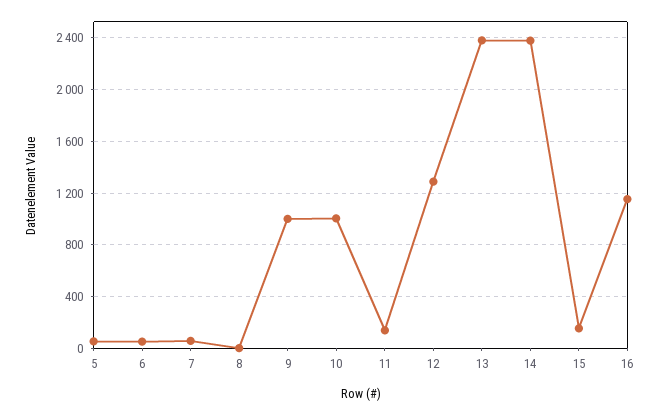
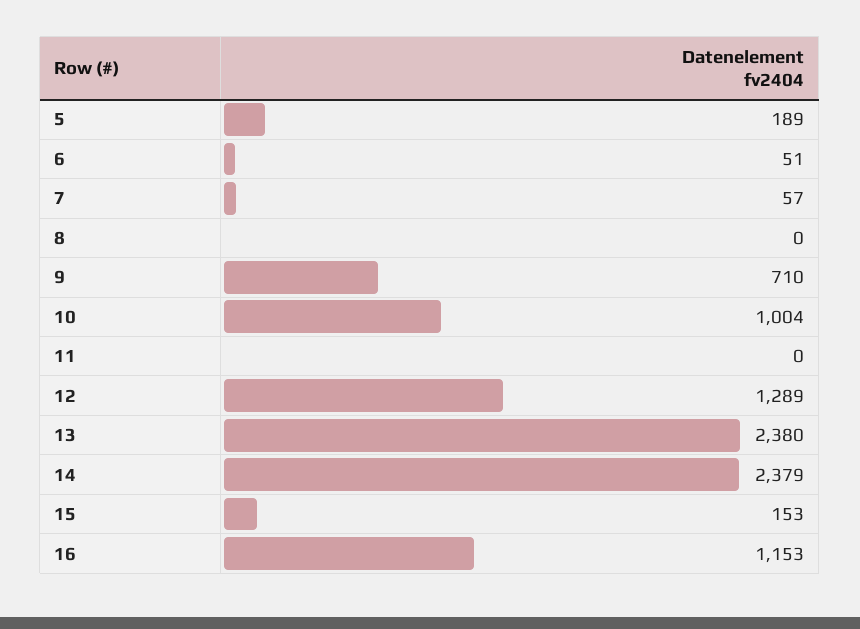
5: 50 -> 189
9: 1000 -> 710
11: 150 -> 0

--- --- ---

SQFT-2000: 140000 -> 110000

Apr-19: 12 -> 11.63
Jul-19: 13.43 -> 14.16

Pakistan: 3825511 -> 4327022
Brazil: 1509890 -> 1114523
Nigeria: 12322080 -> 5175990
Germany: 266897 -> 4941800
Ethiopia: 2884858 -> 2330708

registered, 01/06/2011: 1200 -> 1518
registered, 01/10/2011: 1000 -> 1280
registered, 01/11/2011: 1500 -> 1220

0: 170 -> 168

--- --- ---

TRY IT: Given the data above, transcribe exactly the lines from the one containing "Brazil: 1509890 -> 1114523" down to the one containing "0: 170 -> 168", and no others.

RESPONSE TO THE EXERCISE:
Brazil: 1509890 -> 1114523
Nigeria: 12322080 -> 5175990
Germany: 266897 -> 4941800
Ethiopia: 2884858 -> 2330708

registered, 01/06/2011: 1200 -> 1518
registered, 01/10/2011: 1000 -> 1280
registered, 01/11/2011: 1500 -> 1220

0: 170 -> 168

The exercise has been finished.